Prevention Strategies:
While the primary vasculitic process cannot be prevented, early recognition and aggressive management of significant renal involvement are key to preventing progression to CKD
Adherence to prescribed medications and regular follow-up are crucial
Prompt treatment of hypertension and proteinuria with ACE inhibitors/ARBs may help preserve renal function.
Prognosis
Factors Affecting Prognosis:
Prognostic factors for renal involvement include the severity of nephritis at presentation (proteinuria >1 g/day, presence of renal insufficiency, hypertension), histological findings on renal biopsy (e.g., diffuse proliferative or crescentic glomerulonephritis), and promptness and adequacy of treatment
Children presenting with only microscopic hematuria and proteinuria have an excellent prognosis.
Outcomes:
Approximately 80-90% of children with HSP nephritis recover completely without long-term renal sequelae
About 10-20% may develop some degree of chronic kidney disease, and a smaller proportion (<5%) progress to end-stage renal disease requiring dialysis or transplantation
Long-term follow-up is essential for all children with renal involvement.
Follow Up:
Children with confirmed renal involvement in HSP require prolonged follow-up, typically for at least 2-5 years, or until urinalysis and renal function normalize
This includes regular monitoring of blood pressure, urine protein (UPCR/UACR), and serum creatinine
Periodic reassessment of renal function is recommended even after apparent recovery, as some patients may develop late-onset CKD.
Key Points
Exam Focus:
HSP nephritis is IgA-mediated
Key diagnostic triad: palpable purpura, arthralgia, abdominal pain
Renal involvement is common (20-60%) and the main cause of morbidity
Urinalysis is critical: hematuria, proteinuria, RBC casts
Renal biopsy essential for severe nephritis (UPCR > 100 mg/mmol, AKI, hypertension)
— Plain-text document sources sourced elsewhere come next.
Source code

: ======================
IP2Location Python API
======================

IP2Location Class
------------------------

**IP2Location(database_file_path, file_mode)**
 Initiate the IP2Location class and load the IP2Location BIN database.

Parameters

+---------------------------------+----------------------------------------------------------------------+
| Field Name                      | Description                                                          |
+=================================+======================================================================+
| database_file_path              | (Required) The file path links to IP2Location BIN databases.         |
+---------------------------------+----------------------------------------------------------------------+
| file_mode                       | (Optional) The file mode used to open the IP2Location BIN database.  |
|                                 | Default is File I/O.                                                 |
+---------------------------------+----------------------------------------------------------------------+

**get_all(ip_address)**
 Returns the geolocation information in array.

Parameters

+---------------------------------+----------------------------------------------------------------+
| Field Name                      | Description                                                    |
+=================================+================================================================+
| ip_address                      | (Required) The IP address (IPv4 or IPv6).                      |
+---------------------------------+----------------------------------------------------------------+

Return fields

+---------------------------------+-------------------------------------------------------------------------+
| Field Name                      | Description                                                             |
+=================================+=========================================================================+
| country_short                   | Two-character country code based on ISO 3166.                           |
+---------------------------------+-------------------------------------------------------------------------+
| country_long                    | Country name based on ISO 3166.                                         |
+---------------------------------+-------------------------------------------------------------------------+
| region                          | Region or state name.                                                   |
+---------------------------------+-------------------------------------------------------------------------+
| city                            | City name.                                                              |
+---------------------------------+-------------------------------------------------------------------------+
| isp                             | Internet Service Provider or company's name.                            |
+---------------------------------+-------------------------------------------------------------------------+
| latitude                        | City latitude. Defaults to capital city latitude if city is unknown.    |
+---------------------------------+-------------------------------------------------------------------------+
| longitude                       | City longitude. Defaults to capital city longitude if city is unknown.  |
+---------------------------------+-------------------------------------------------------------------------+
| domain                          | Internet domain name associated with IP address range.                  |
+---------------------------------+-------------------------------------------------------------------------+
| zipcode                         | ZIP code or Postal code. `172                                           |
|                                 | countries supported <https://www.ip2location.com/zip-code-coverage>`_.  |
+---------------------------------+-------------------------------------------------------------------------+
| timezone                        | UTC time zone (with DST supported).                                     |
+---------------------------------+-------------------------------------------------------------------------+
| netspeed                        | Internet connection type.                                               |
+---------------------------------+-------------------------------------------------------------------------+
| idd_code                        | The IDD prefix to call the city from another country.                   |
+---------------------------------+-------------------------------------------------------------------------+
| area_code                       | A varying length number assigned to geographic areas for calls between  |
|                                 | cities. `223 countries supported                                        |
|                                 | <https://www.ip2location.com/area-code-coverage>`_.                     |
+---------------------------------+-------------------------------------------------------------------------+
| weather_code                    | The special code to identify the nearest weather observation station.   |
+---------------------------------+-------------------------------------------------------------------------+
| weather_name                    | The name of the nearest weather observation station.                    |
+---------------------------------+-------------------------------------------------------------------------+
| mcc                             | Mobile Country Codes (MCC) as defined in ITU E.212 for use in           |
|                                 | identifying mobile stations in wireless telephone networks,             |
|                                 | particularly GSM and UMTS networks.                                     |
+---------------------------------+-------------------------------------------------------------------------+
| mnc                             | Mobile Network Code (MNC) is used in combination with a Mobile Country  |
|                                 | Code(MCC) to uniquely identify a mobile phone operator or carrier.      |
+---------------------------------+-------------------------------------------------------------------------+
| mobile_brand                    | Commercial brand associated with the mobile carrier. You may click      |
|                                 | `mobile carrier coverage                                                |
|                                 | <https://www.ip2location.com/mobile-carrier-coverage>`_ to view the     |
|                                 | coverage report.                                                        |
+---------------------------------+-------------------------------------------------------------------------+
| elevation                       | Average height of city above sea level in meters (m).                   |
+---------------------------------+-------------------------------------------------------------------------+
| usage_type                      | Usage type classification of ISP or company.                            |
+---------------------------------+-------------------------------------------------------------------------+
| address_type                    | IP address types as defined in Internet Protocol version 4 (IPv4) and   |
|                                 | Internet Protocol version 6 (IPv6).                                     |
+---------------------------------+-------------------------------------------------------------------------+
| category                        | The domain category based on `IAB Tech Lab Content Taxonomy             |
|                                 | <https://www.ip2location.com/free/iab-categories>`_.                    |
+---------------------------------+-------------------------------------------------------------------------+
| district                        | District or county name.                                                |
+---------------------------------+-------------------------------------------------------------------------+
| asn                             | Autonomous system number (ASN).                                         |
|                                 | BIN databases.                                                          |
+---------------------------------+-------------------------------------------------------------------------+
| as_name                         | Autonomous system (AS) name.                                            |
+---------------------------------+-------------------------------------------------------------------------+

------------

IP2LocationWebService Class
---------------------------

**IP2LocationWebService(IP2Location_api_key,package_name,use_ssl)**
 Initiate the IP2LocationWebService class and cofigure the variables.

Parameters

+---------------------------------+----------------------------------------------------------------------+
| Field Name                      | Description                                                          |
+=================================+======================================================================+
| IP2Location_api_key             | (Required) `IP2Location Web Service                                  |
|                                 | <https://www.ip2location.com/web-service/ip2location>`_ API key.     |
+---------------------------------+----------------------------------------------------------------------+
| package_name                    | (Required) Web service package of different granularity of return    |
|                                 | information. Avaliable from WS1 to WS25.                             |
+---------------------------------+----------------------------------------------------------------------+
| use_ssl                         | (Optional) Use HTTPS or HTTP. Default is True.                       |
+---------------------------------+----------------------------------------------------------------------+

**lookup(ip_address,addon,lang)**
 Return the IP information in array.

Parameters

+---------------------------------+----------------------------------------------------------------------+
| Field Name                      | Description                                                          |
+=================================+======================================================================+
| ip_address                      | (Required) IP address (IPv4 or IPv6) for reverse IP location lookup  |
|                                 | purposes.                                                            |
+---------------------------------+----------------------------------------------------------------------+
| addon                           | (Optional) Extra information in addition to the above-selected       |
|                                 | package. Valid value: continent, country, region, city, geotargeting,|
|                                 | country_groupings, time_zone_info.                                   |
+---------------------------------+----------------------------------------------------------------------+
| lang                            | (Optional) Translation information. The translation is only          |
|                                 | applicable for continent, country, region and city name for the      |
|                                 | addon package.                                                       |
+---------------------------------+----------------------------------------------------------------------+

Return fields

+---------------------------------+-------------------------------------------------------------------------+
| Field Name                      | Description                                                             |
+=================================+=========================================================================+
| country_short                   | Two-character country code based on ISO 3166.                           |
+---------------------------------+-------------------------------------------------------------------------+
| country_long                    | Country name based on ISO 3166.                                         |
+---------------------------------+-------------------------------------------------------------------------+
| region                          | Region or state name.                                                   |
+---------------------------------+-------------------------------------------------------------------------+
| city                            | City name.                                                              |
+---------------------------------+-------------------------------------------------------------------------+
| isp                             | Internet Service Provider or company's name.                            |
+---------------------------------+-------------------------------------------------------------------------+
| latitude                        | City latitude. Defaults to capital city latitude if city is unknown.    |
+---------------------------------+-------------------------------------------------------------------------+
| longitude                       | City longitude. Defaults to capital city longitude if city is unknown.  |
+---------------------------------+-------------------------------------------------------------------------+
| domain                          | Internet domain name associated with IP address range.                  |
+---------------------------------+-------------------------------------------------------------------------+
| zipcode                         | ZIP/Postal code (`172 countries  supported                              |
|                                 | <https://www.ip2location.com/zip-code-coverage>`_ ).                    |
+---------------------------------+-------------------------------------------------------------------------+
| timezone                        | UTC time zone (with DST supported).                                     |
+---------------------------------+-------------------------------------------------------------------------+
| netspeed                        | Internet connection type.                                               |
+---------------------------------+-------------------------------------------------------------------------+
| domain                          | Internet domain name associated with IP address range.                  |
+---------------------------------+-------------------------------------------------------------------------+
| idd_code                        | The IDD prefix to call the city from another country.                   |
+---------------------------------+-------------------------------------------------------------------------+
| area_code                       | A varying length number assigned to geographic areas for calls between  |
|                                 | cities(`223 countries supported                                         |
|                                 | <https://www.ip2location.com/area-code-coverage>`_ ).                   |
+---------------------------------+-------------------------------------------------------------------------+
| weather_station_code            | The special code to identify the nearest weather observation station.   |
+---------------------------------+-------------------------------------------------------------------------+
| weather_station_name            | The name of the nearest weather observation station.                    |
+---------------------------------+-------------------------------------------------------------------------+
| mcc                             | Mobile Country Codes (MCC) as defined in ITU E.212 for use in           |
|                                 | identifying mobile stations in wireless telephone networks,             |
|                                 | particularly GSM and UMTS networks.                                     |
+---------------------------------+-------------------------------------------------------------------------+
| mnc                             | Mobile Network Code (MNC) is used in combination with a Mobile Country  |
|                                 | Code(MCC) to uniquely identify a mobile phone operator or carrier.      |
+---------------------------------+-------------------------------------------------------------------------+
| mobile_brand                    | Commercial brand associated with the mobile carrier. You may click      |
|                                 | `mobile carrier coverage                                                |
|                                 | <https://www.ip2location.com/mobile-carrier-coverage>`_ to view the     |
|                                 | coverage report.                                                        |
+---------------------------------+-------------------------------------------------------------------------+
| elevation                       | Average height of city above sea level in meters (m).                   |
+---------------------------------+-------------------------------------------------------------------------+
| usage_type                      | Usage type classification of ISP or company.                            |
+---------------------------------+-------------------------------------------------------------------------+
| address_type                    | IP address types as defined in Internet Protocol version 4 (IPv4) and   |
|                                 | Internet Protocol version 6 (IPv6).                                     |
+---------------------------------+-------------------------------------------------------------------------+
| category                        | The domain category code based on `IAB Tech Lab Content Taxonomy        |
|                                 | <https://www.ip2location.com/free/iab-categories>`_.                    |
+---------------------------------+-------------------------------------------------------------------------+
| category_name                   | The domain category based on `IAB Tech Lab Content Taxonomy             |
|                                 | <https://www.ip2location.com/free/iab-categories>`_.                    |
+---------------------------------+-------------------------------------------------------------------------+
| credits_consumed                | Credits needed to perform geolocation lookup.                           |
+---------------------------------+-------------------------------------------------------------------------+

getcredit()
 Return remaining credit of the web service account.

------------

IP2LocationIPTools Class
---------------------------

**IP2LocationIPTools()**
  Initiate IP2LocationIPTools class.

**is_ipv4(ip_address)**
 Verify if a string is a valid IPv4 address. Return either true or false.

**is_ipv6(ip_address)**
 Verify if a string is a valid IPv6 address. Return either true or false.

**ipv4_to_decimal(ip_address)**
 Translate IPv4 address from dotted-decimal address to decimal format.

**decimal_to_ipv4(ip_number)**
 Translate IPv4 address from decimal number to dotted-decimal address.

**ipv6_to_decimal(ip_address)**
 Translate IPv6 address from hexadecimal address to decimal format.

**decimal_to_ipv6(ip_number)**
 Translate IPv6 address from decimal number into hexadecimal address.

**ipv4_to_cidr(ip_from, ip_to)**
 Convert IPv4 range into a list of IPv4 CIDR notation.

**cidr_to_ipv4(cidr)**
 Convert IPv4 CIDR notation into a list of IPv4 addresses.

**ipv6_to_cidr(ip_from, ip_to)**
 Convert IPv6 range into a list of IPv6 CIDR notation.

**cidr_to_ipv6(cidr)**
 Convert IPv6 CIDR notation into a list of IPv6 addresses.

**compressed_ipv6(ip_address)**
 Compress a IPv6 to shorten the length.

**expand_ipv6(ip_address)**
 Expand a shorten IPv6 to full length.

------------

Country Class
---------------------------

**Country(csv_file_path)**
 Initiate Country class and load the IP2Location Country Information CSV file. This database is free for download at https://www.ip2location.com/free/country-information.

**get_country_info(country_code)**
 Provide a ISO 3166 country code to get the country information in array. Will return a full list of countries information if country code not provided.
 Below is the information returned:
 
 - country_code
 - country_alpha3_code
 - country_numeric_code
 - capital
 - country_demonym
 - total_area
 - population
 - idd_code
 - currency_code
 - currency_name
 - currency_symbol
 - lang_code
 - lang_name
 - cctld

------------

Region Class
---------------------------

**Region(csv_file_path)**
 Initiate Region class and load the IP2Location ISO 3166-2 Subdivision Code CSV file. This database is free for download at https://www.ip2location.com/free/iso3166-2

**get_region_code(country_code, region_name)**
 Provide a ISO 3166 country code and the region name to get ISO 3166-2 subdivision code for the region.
Management depends on nephritis severity: supportive, corticosteroids, ACEi/ARBs
Poor prognostic factors: severe proteinuria, AKI, hypertension, diffuse proliferative/crescentic GN on biopsy.
Clinical Pearls:
Always check urinalysis in children with suspected HSP, even if asymptomatic
Don't forget to measure blood pressure
hypertension is a red flag for renal involvement
ACE inhibitors/ARBs are nephroprotective for significant proteinuria/hypertension
Consider surgical causes for abdominal pain in HSP (intussusception, perforation) but remember it's a complication, not a treatment
Renal biopsy findings guide prognosis and treatment intensity.
Common Mistakes:
Underestimating the significance of mild renal findings
Delaying or undertreating significant nephritis
Forgetting to measure blood pressure
Not performing renal biopsy when indicated for prognostication
Failing to initiate ACE inhibitors/ARBs in proteinuric or hypertensive patients
Inadequate long-term follow-up for patients with renal involvement.